The Executive Office of Labor and Workforce Development (EOLWD) announced Thursday that Massachusetts unemployment fell from 4.9% in February to 4.8% in March. This is the lowest unemployment figure since February of 2008. The “Great Recession” drove Massachusetts’ unemployment to a high of 5.9% in March 2014.
The labor force participation rate, as defined by the Bureau of Labor Statistics, is “the percentage of the population [16 years and older] that is either employed or unemployed (that is, either working or actively seeking work).” This number increased 0.3% to 66.2% in February, its highest point since June of 2010 and up a full percentage point from March 2014.

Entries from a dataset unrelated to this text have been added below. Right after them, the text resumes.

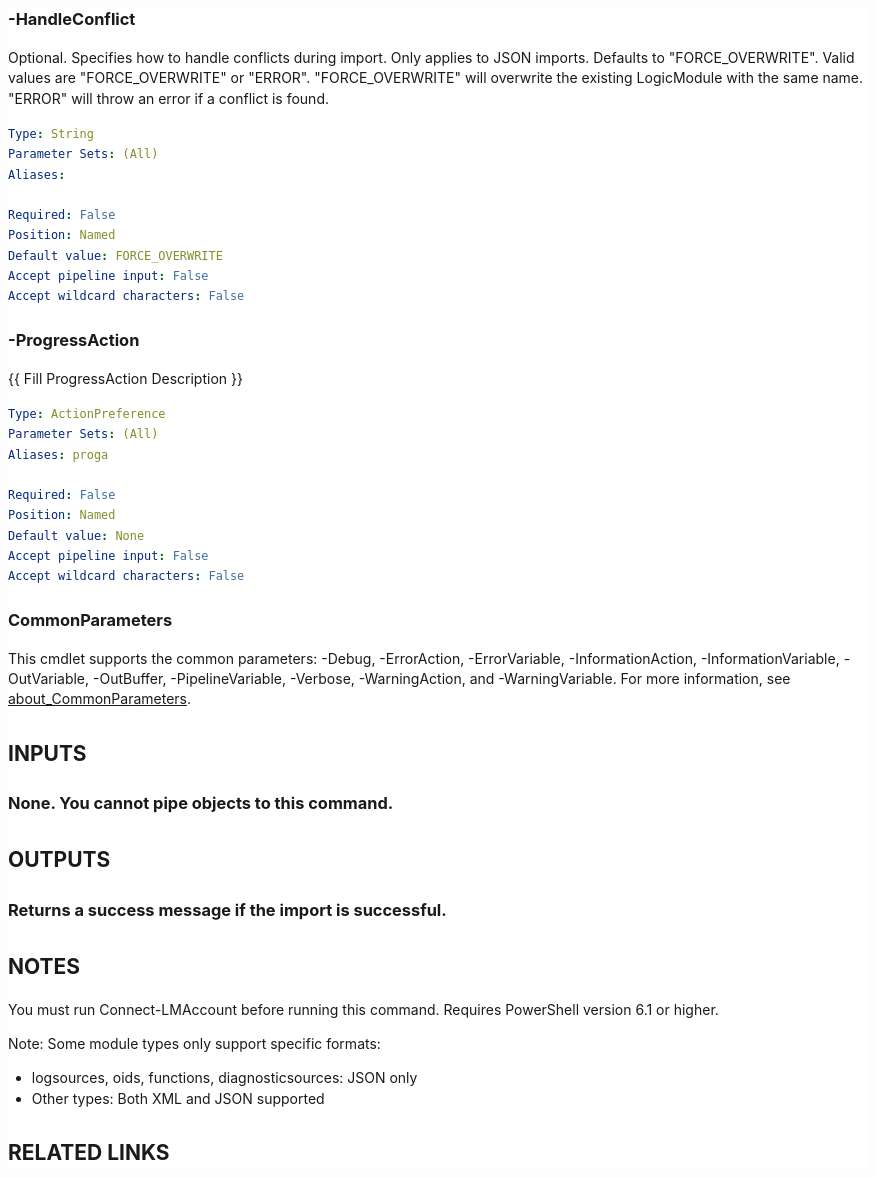 ### -HandleConflict
Optional.
Specifies how to handle conflicts during import.
Only applies to JSON imports.
Defaults to "FORCE_OVERWRITE".
Valid values are "FORCE_OVERWRITE" or "ERROR".
"FORCE_OVERWRITE" will overwrite the existing LogicModule with the same name.
"ERROR" will throw an error if a conflict is found.

```yaml
Type: String
Parameter Sets: (All)
Aliases:

Required: False
Position: Named
Default value: FORCE_OVERWRITE
Accept pipeline input: False
Accept wildcard characters: False
```

### -ProgressAction
{{ Fill ProgressAction Description }}

```yaml
Type: ActionPreference
Parameter Sets: (All)
Aliases: proga

Required: False
Position: Named
Default value: None
Accept pipeline input: False
Accept wildcard characters: False
```

### CommonParameters
This cmdlet supports the common parameters: -Debug, -ErrorAction, -ErrorVariable, -InformationAction, -InformationVariable, -OutVariable, -OutBuffer, -PipelineVariable, -Verbose, -WarningAction, and -WarningVariable. For more information, see [about_CommonParameters](http://go.microsoft.com/fwlink/?LinkID=113216).

## INPUTS

### None. You cannot pipe objects to this command.
## OUTPUTS

### Returns a success message if the import is successful.
## NOTES
You must run Connect-LMAccount before running this command.
Requires PowerShell version 6.1 or higher.

Note: Some module types only support specific formats:
- logsources, oids, functions, diagnosticsources: JSON only
- Other types: Both XML and JSON supported

## RELATED LINKS
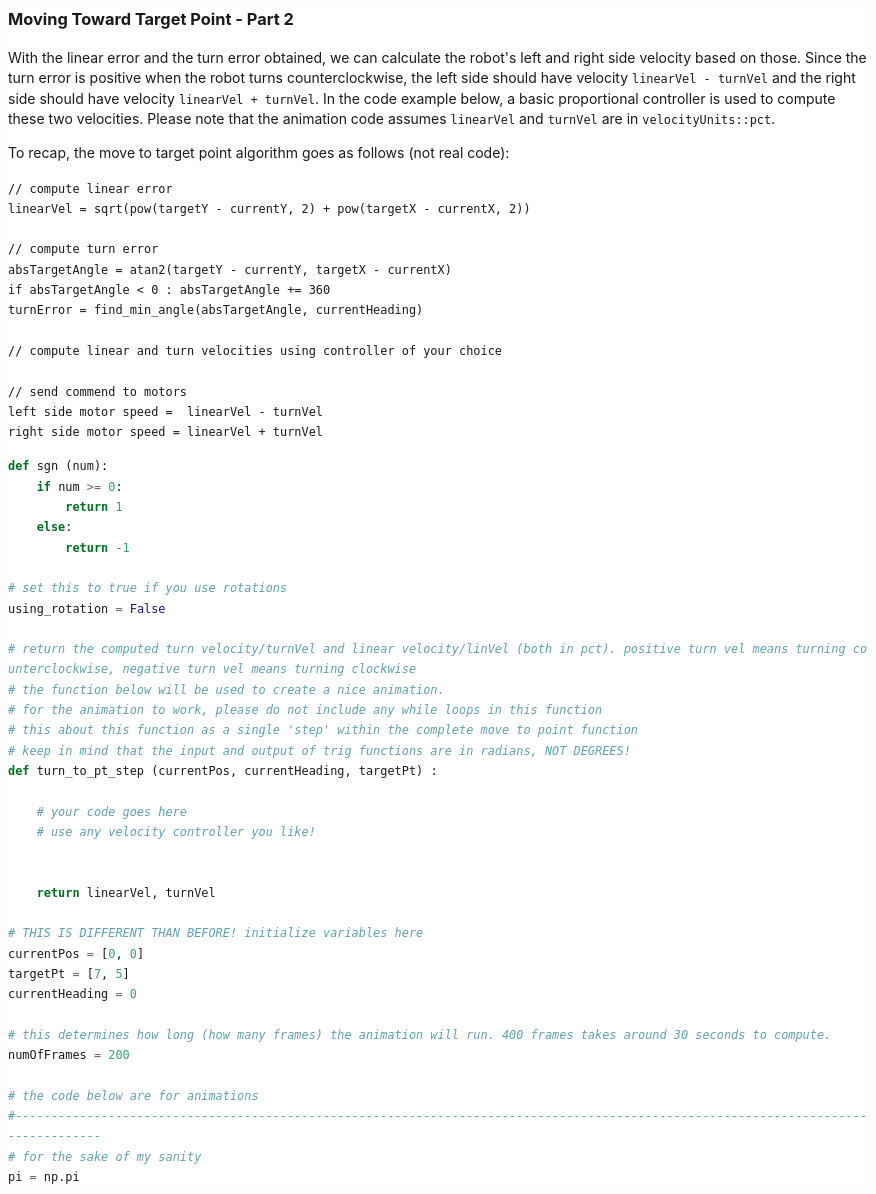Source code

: ### Moving Toward Target Point - Part 2

With the linear error and the turn error obtained, we can calculate the robot's left and right side velocity based on those. Since the turn error is positive when the robot turns counterclockwise, the left side should have velocity `linearVel - turnVel` and the right side should have velocity `linearVel + turnVel`. In the code example below, a basic proportional controller is used to compute these two velocities. Please note that the animation code assumes `linearVel` and `turnVel` are in `velocityUnits::pct`.

To recap, the move to target point algorithm goes as follows (not real code):

```
// compute linear error
linearVel = sqrt(pow(targetY - currentY, 2) + pow(targetX - currentX, 2))

// compute turn error
absTargetAngle = atan2(targetY - currentY, targetX - currentX)
if absTargetAngle < 0 : absTargetAngle += 360
turnError = find_min_angle(absTargetAngle, currentHeading)

// compute linear and turn velocities using controller of your choice

// send commend to motors
left side motor speed =  linearVel - turnVel
right side motor speed = linearVel + turnVel
```

```python
def sgn (num):  
    if num >= 0:
        return 1
    else:
        return -1
        
# set this to true if you use rotations
using_rotation = False

# return the computed turn velocity/turnVel and linear velocity/linVel (both in pct). positive turn vel means turning counterclockwise, negative turn vel means turning clockwise
# the function below will be used to create a nice animation. 
# for the animation to work, please do not include any while loops in this function
# this about this function as a single 'step' within the complete move to point function
# keep in mind that the input and output of trig functions are in radians, NOT DEGREES!
def turn_to_pt_step (currentPos, currentHeading, targetPt) : 

    # your code goes here
    # use any velocity controller you like!
    
        
    return linearVel, turnVel
      
# THIS IS DIFFERENT THAN BEFORE! initialize variables here
currentPos = [0, 0]
targetPt = [7, 5]
currentHeading = 0

# this determines how long (how many frames) the animation will run. 400 frames takes around 30 seconds to compute.
numOfFrames = 200

# the code below are for animations
#------------------------------------------------------------------------------------------------------------------------------------
# for the sake of my sanity
pi = np.pi
```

The Massachusetts’ economy added 60,200 jobs; 49,400 of which were private sector since March 2014. The EOLWD reports that the private sector added 10,700 jobs in March. The most significant gains were 1,400 jobs in manufacturing, 4,900 in hospitality and leisure, and 5,500 in education and health providing services.
The National Association of Business Economics (NABE) projects continued economic growth for the duration of 2015 and into 2016. The outlook expects the United States’ GDP to grow by 3.1% through 2015 and 2.9% in 2016. Predicted increases are derived from data linked to government spending, housing investment, and consumer spending. Recent trends in labor market strengthening are expected to continue, adding more jobs to the Massachusetts’ economy.